So much has been going on that I don’t know where to begin.
We have finally started hitting our slow time at work. The leads have started slowing down and yet I still don’t have any down time. I have so many little projects to take care of before things pick up again. I’m still back on forth on whether I should stay here when I am done with school. I think I am ready for a change but at the same time with the way the economy is the smart choice would be to stay here where I have some stability.
I’ve decided to take 3 classes this module since two of them are simple. Why they are making me take a class for people just starting college is beyond me. I kept telling them that I am almost done but they say it s a required class so I guess I will just go along with it.

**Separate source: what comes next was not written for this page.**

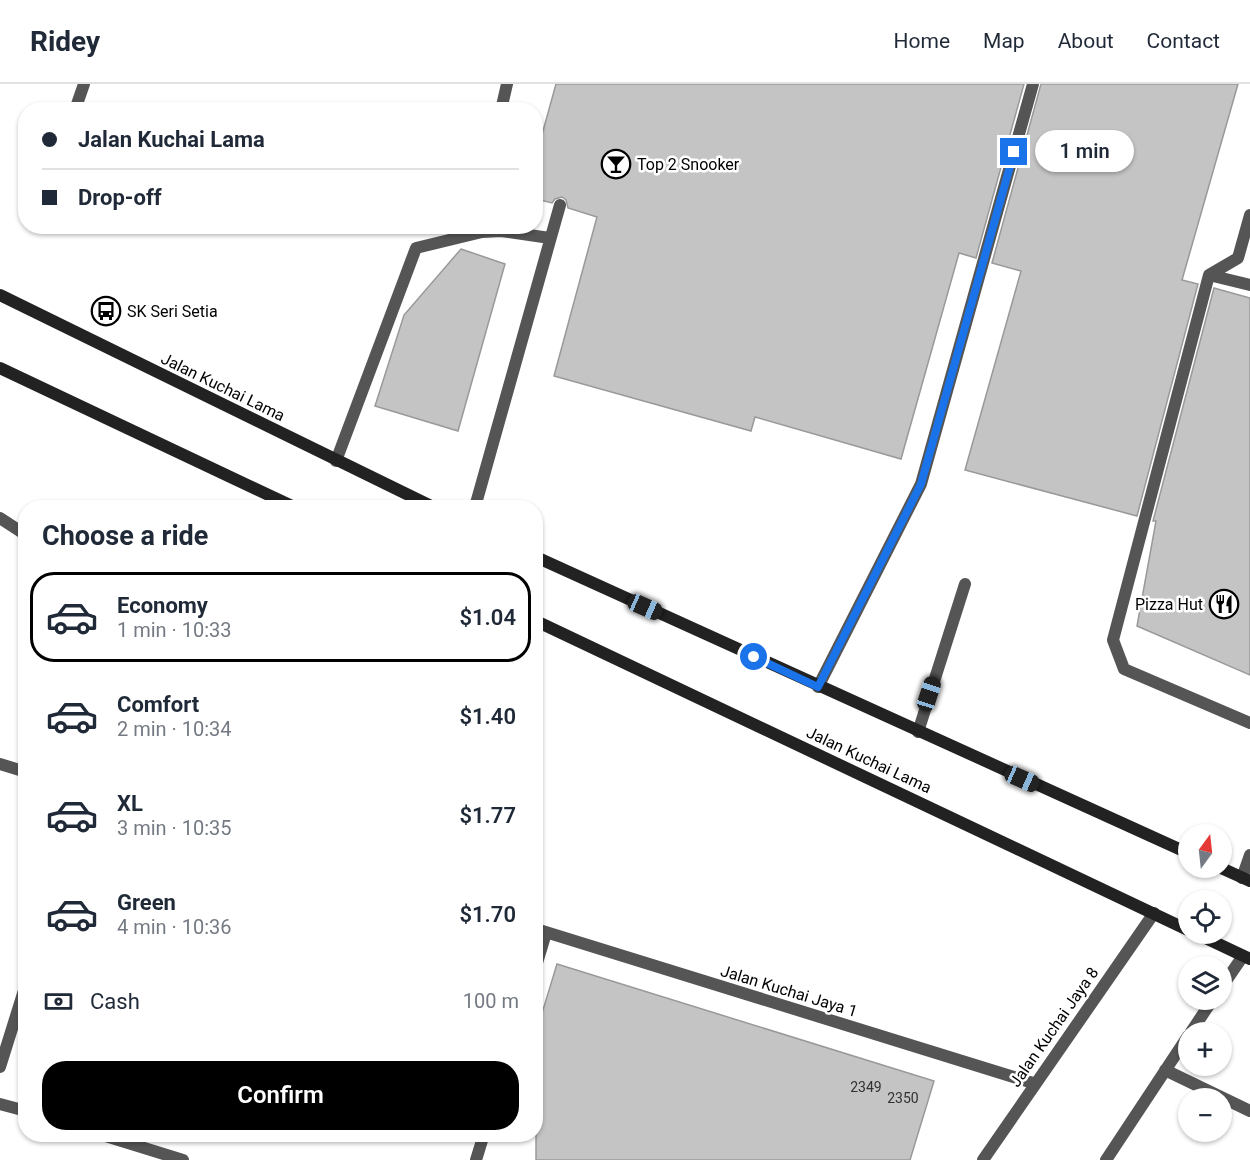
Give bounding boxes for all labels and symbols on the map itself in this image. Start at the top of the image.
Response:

Our assignment this week is to spell check a paper and then to write about our favorite vacation. Sounds hard doesn’t it. I also am taking a critical thinking class and then my general accounting class.
I
found out that if I can get all the classes that I need to (there is one that they are not sure when it is going to be offered) I will be done with school 3 days before my birthday. Woohoo. That would be the best birthday present ever.
I kept saying when I graduate I was going to restore a car. However, the cars I want to restore are a little on the pricey side. I haven’t looked a whole lot into it though. Maybe I will be able to find a really good deal on one.
Camille and I have decided to put aside the café for now since the economy is going to pot. We are going to see about opening it next year if the economy is doing better. We are however going to start working on sandboards. We were telling my dad about it and he was all gun ho to help up out. Very odd for him because he is usually so pessimistic about all of our ventures. We are planning on starting really small and he wants us to start bigger than we are planning on which is really weird. I think we were both pretty stunned when he was taking out ideas and expanding on them. This will probably be a good bonding experience for us all.
Camille was telling me about this African ritual to get a man. It sounds quite interesting and the lady at her work who gave it to her said it has a 100% success rate. I thought about doing it. In fact, I have the paper sitting on my desk. I’ve decided though that I don’t want to find my soul mate right now. Maybe I am scared but for right now I think there are other things that I want to focus on. There are dreams and ambitions that I want to do before I settle down. Maybe I will do it when I get done with school and I actually have time to devote to finding Mr. Right. I know I know procrastination is a tool of the devil. :o)
Oh Wait I have hard things (first times) to report on:
1) Ate shrimp for the first time…not a fan of the texture and I am still supporting my theory that things that started out grey should not be eaten.
2) Actually got some money back.
3) Went to several functions with my single’s ward
4) My first niece was born!
There were more but I can’t remember what they were.